Su ultimátum para que presente la declaración jurada fue leído dentro del oficialismo como una declaración de guerra. Más aún porque Bullrich viene acumulando señales de autonomía: reuniones internacionales, contactos con Mauricio Macri y una agenda política cada vez más propia. En la lógica libertaria, donde cualquier movimiento independiente se considera traición, eso equivale a un misil interno.
Santiago Caputo observa el escenario con una mezcla de prudencia y oportunidad. Su disputa histórica con Karina por el control del Gobierno nunca desapareció. Solamente estaba contenida. Ahora encuentra nuevos aliados circunstanciales entre funcionarios agotados por la dinámica cerrada del karinismo.
El dato más inquietante para la Casa Rosada es que el malestar ya llegó al círculo económico. Luis Caputo comenzó a advertir que el ruido político amenaza con contaminar el activo más sensible del Gobierno: la confianza financiera. En otras palabras, la crisis dejó de ser solamente moral o mediática. Empieza a convertirse en riesgo económico.

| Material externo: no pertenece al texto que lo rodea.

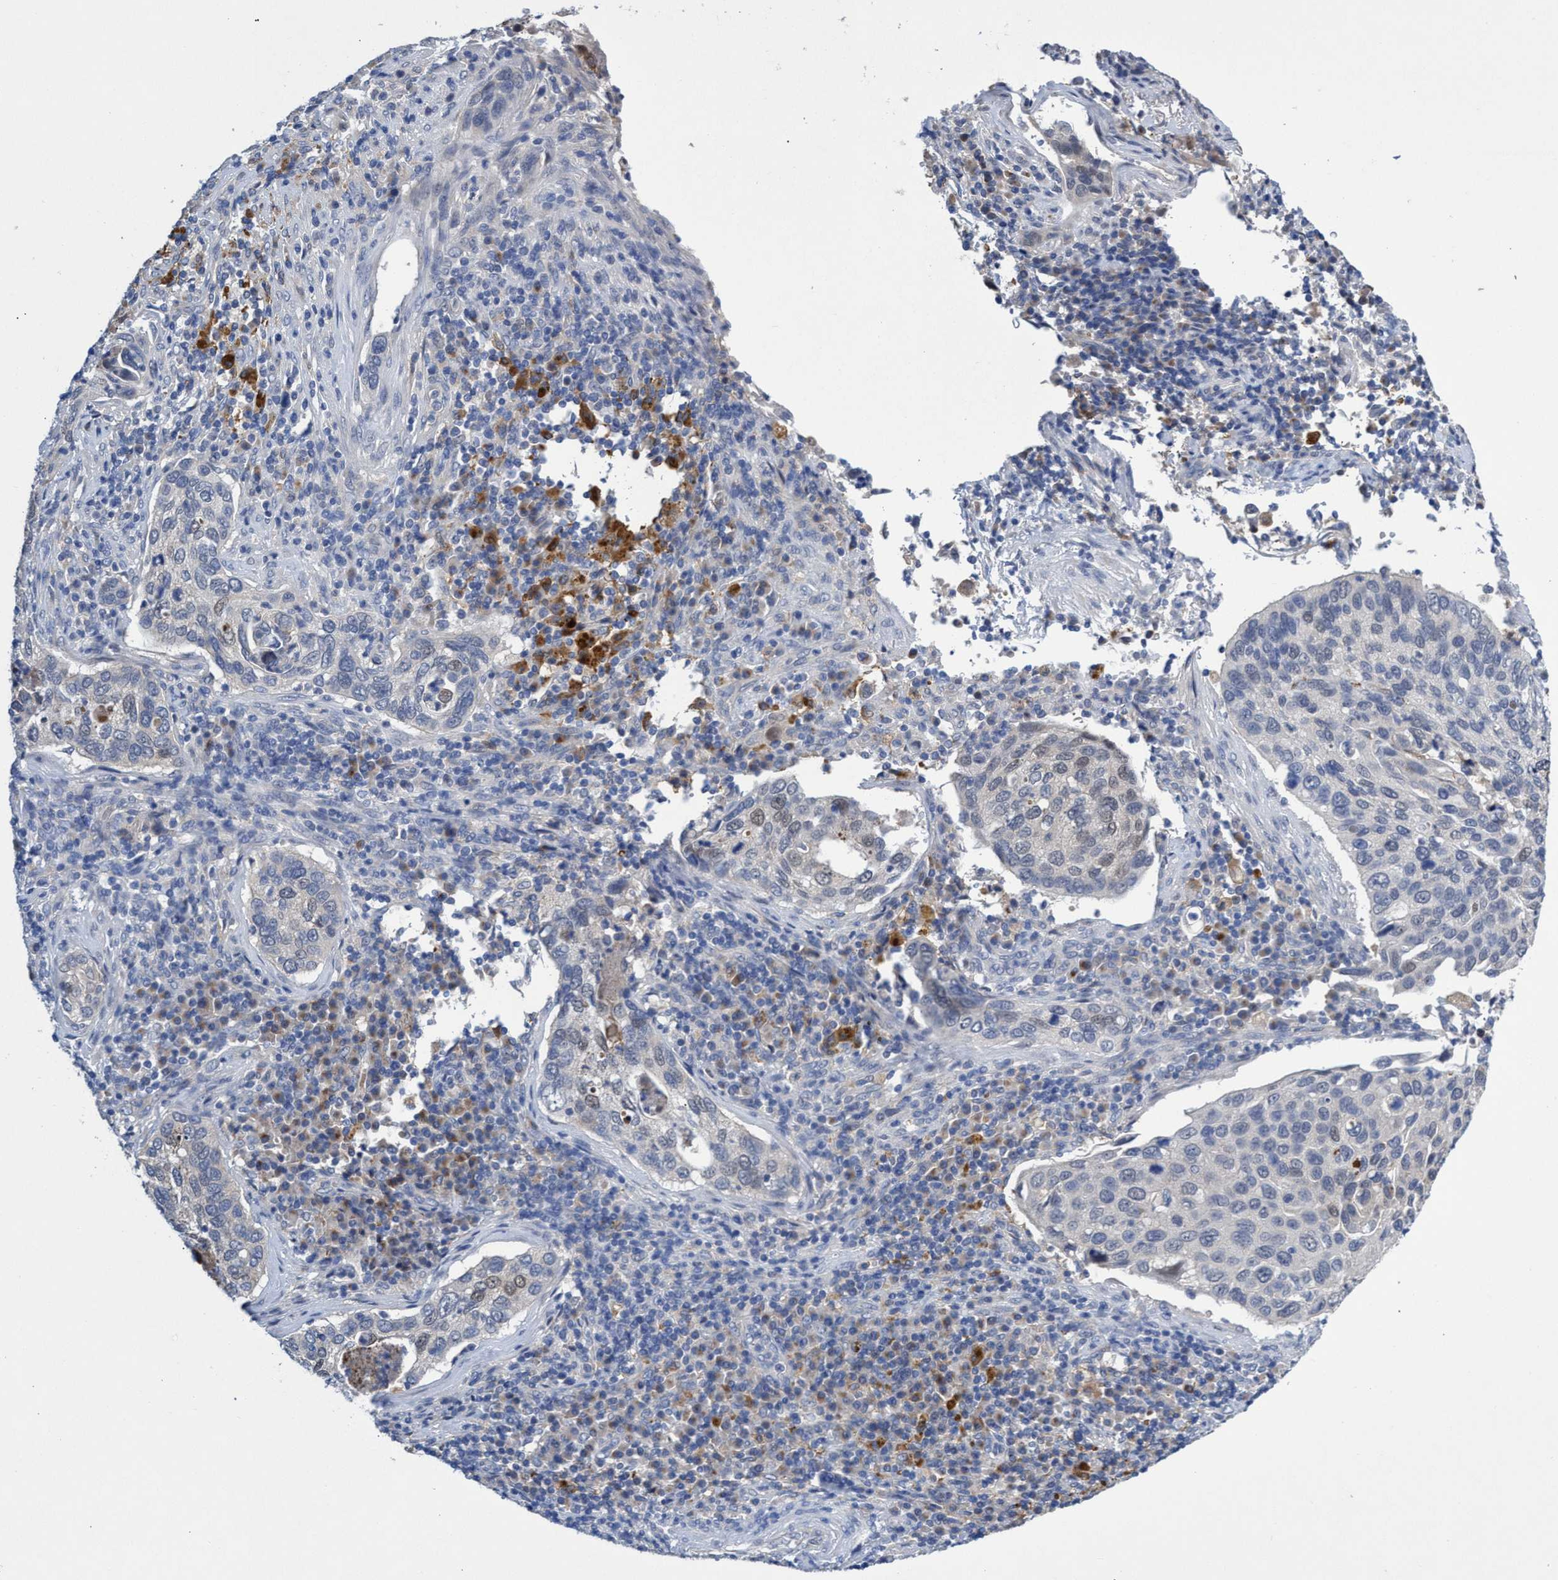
{"staining": {"intensity": "negative", "quantity": "none", "location": "none"}, "tissue": "cervical cancer", "cell_type": "Tumor cells", "image_type": "cancer", "snomed": [{"axis": "morphology", "description": "Squamous cell carcinoma, NOS"}, {"axis": "topography", "description": "Cervix"}], "caption": "Immunohistochemistry (IHC) micrograph of neoplastic tissue: human cervical cancer stained with DAB shows no significant protein staining in tumor cells.", "gene": "SVEP1", "patient": {"sex": "female", "age": 53}}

Mientras tanto, Adorni queda cada vez más encapsulado. Ya no participa de reuniones importantes con gobernadores. Fue corrido de encuentros políticos estratégicos y reemplazado por figuras menos tóxicas electoralmente. Nadie lo dice en público, pero el mensaje interno es evidente: hay dirigentes que todavía sirven para construir poder y otros que empezaron a espantar votos.
Lo más paradójico es que el Gobierno que construyó su identidad alrededor de la pureza moral y la batalla contra “la casta” terminó atrapado en una lógica clásica de supervivencia política. Blindajes, operaciones internas, fugas silenciosas y ministros calculando cuánto tiempo más conviene sostener al herido.
En el fondo, la crisis de Adorni ya dejó de tratarse de Adorni. Lo que está en discusión es quién manda realmente en el Gobierno y cuánto poder conserva Karina Milei para seguir ordenando una administración que empieza a mostrar síntomas de fatiga. Porque cuando los gobernadores piden que escondan a un funcionario y los ministros murmuran que “así no se puede seguir”, el problema ya no es una denuncia judicial. El problema es que el miedo empieza a cambiar de bando.